[Collected data]
BEGIN
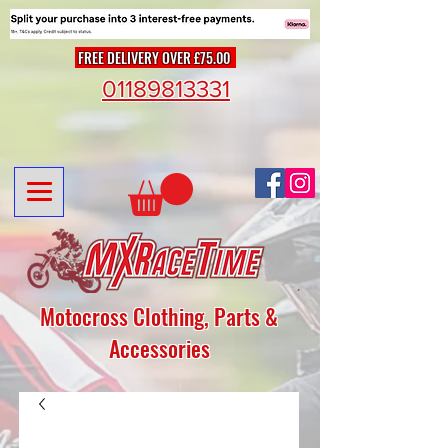
FREE DELIVERY OVER £75.00
01189813331
Motocross Clothing, Parts &
Accessories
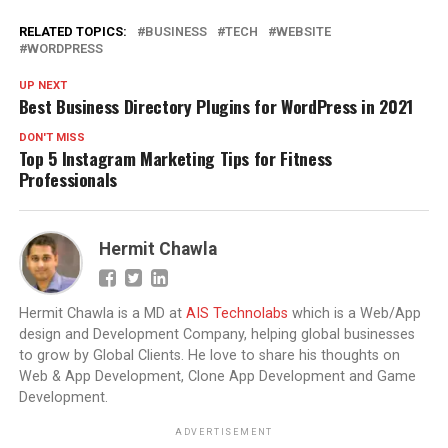
RELATED TOPICS:
BUSINESS
TECH
WEBSITE
WORDPRESS
UP NEXT
Best Business Directory Plugins for WordPress in 2021
DON'T MISS
Top 5 Instagram Marketing Tips for Fitness
Professionals
Hermit Chawla
Hermit Chawla is a MD at
AIS Technolabs
which is a Web/App
design and Development Company, helping global businesses
to grow by Global Clients. He love to share his thoughts on
Web & App Development, Clone App Development and Game
Development.
ADVERTISEMENT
END
## EXERCISE BRIEF
Wherever the word "Hermit" appears in a line of the data above, copy that line.

## EXERCISE RESPONSE
Hermit Chawla
Hermit Chawla is a MD at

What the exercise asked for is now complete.